Hubo una vez un dictador de voz atiplada, mala facha, de escroto vacío, lanza en ristre y alma seca. Un enemigo de los derechos humanos, un matador golpista y traidor. El tipo en cuestión erigió un mausoleo faraónico para sepultar a las víctimas de su propia guerra y dejó atado y bien atado que le enterraran en la basílica del monumento, sin temor a los fantasmas de los que allí murieron en esclavitud para construir el sanguinolento santuario.

No me refiero a ningún faraón ni a ningún cacique precolombino, me refiero a alguien contemporáneo cuyos horrores todavía duermen en las cunetas y en las tapias de los cementerios. Alguien de quien no podemos olvidar ni sus hechos ni sus repugnantes crímenes, alguien a quien la Iglesia Católica, muy a su estilo, paseó bajo palio y al que todavía custodia en el valle de la muerte.

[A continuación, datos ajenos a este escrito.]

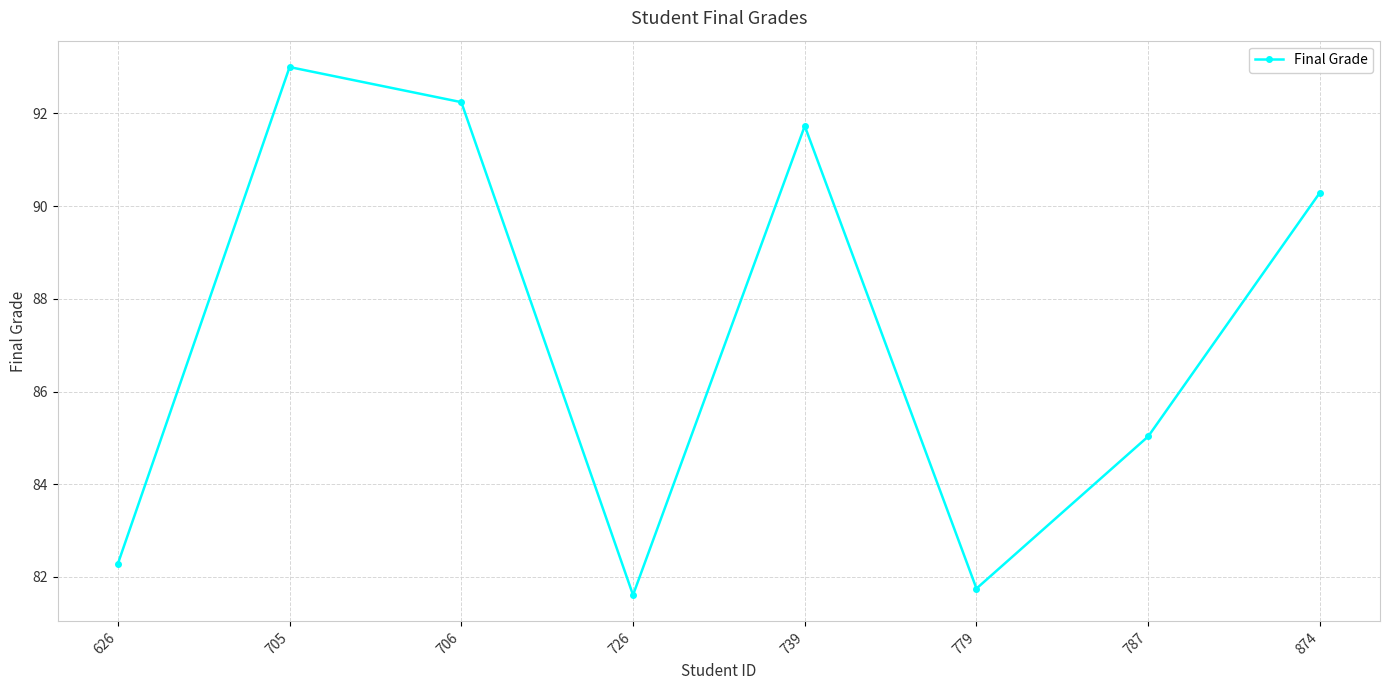

What is the value of the 6th point from the left?

81.8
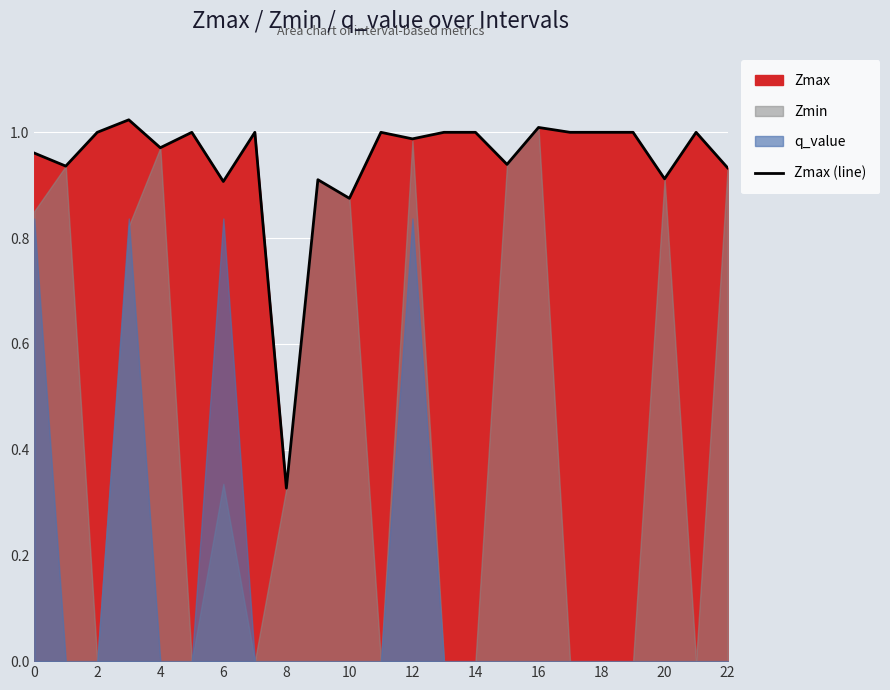

What is the average value?

0.9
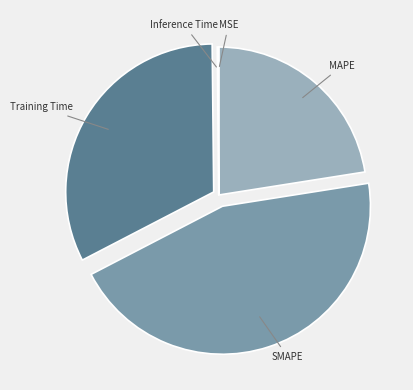

Does SMAPE account for over 50% of the chart?

No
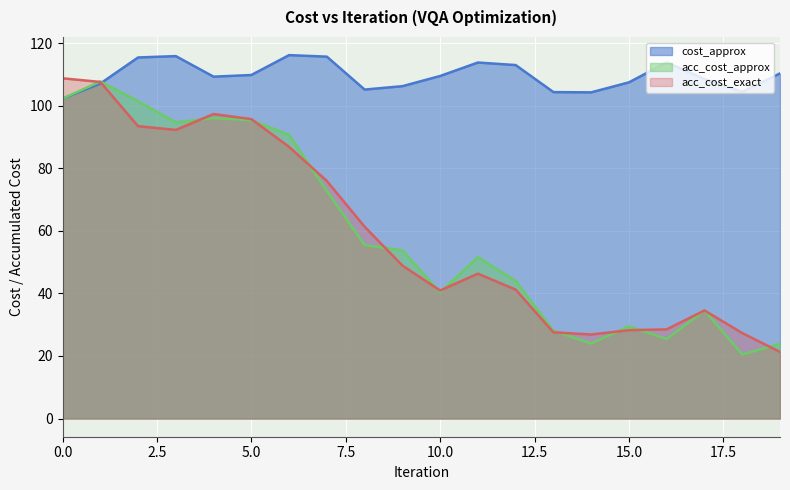

How many lines are shown in the chart?

3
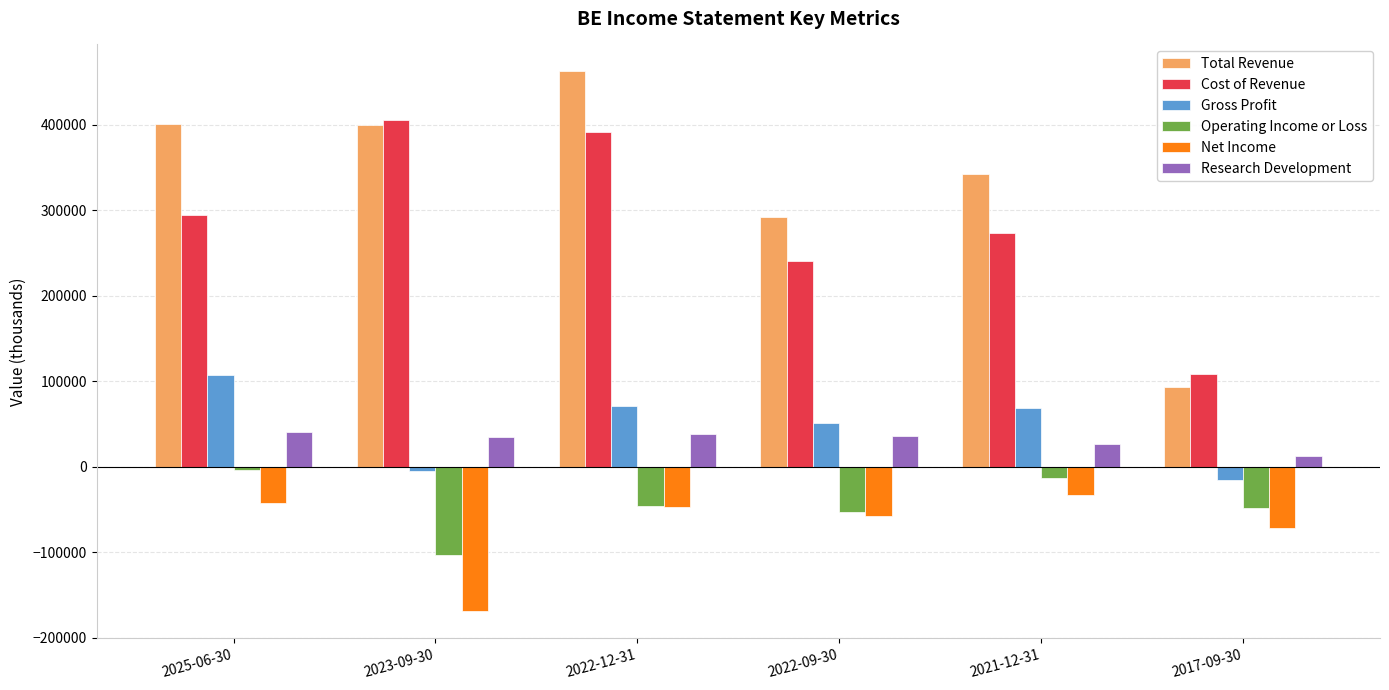

At which label is Cost of Revenue closest to 257200?

2022-09-30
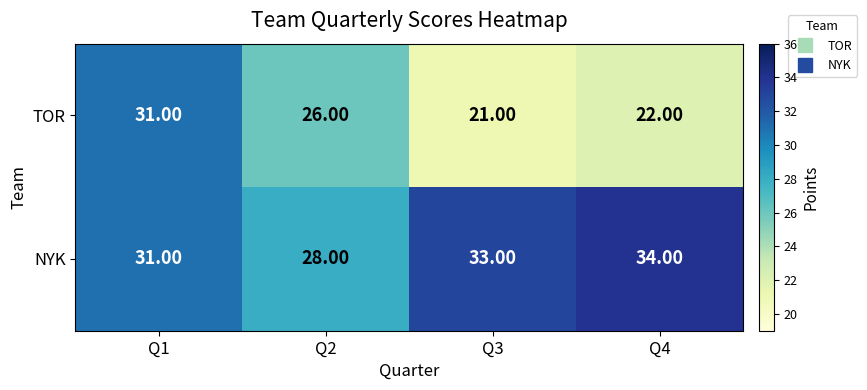

Is the value of NYK at Q4 greater than the value of TOR at Q3?

Yes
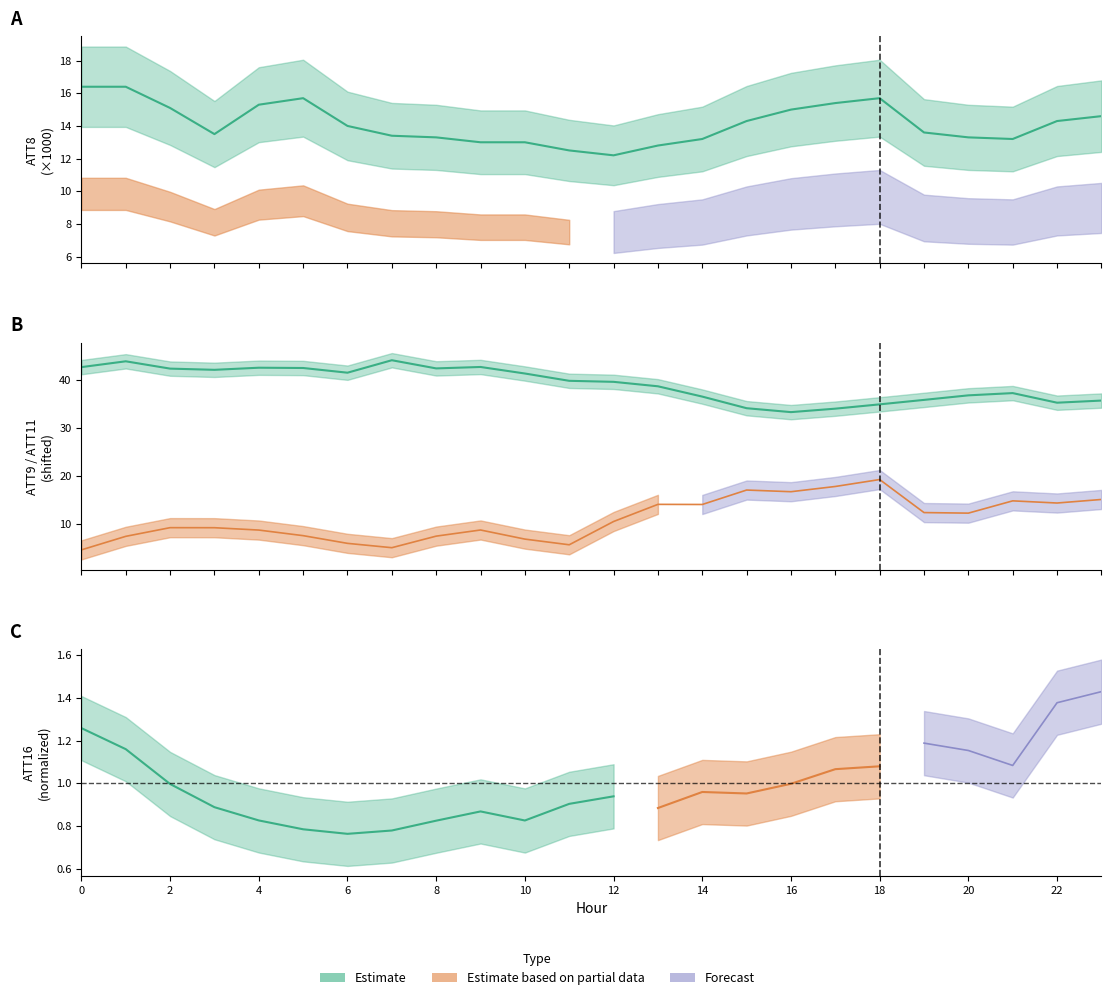

Which label corresponds to the largest value in the chart?

7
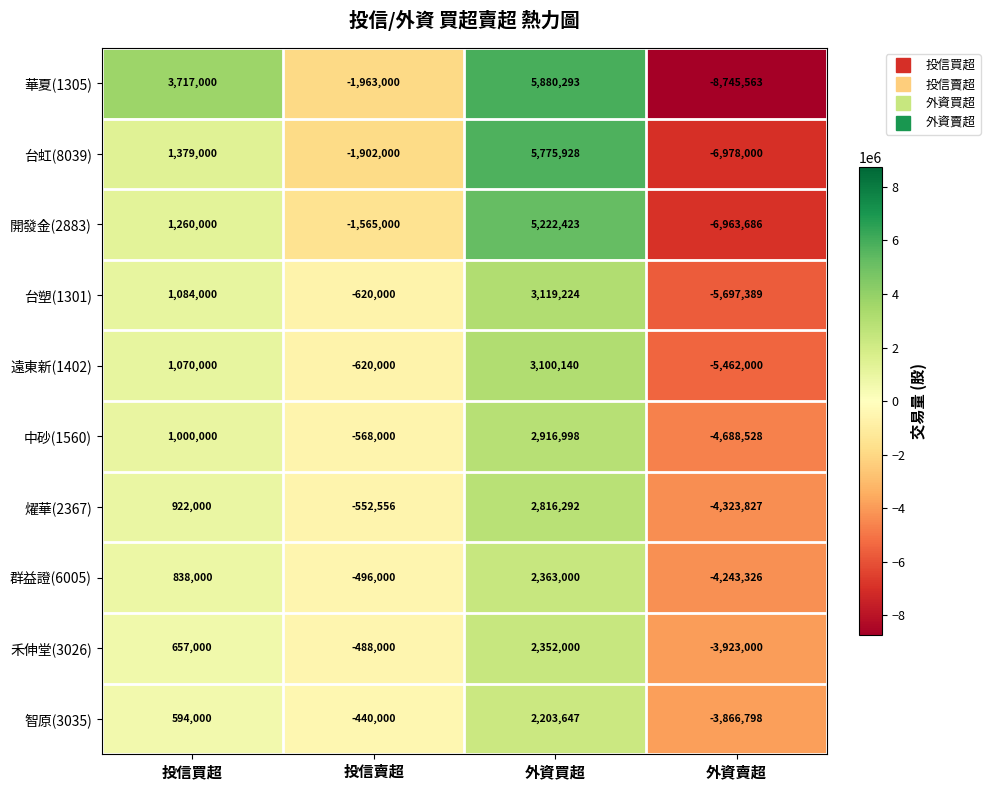

Which label corresponds to the largest value in the chart?

外資買超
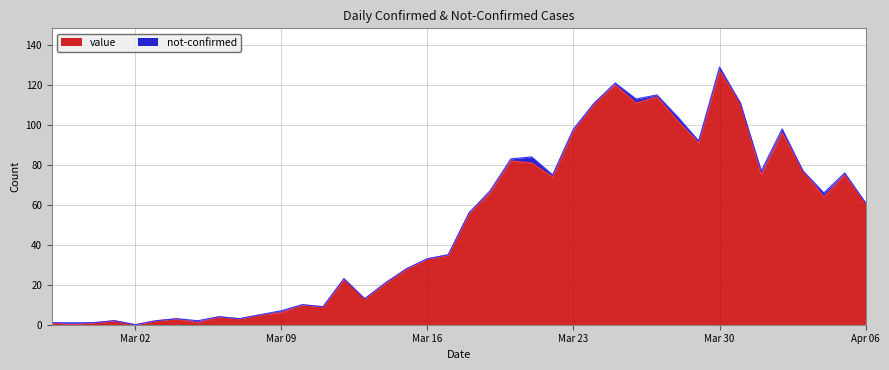

What is the average value?

50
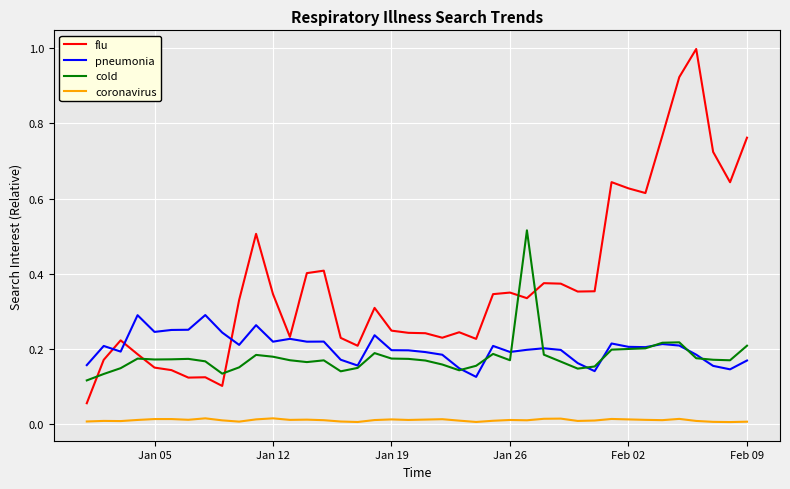

Which series has the largest range (max minus min)?

flu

Creo que ha llegado el momento de olvidar si no a las páginas de la Historia, si al individuo en cuestión. Para ello es indispensable que su cuerpo corrupto sea trasladado de la roca de la ignominia a un cementerio civil y arrinconado geográficamente, para que su nombre se pierda en el viento de los tiempos.

No merece, el sujeto en cuestión, estar en un cementerio donde el público en general pueda ver su tumba. Los niños, los demócratas, los pacíficos, los justos, los honestos, incluso los turistas, deben quedar al margen de semejante condena. Allí, en la esquina peninsular, donde sólo vecinos, nostálgicos y familiares que se avengan a visitarle, es donde las hojas secas del olvido deben cubrir su última morada.

Y para que el olvido se complete debe desaparecer, tal y como Europa reclama contra todo lo que exalte al fascismo, la Fundación que lleva su nombre y, antes, hacerle devolver las subvenciones que gobiernos tibios o complacientes les adjudicaron. Es dinero del Pueblo y no debió ir a parar a las manos de una Institución dedicada a la memoria de un enemigo de Pueblo. Al igual que es propiedad patrimonial de ese Pueblo el lugar donde reposa ahora. Que no fue nunca de él, ni de los Benedictinos, ni lo es ahora de su familia, que tiene la pretensión ¡válgame el cielo!, de acudir al Tribunal de Derechos Humanos de Estrasburgo, en memoria de alguien que los despreció durante toda su vida.

Por eso hay que olvidar ese nombre, olvidar a esa familia que sólo pretende provocar, porque les importa más el desafío que el lugar en el que repose su deudo. Y recordar la Historia con mayúsculas y sus avatares. No sea que aparezca otro dictador de bigotito nazi, botas de caña, yate pesquero y galgo corredor.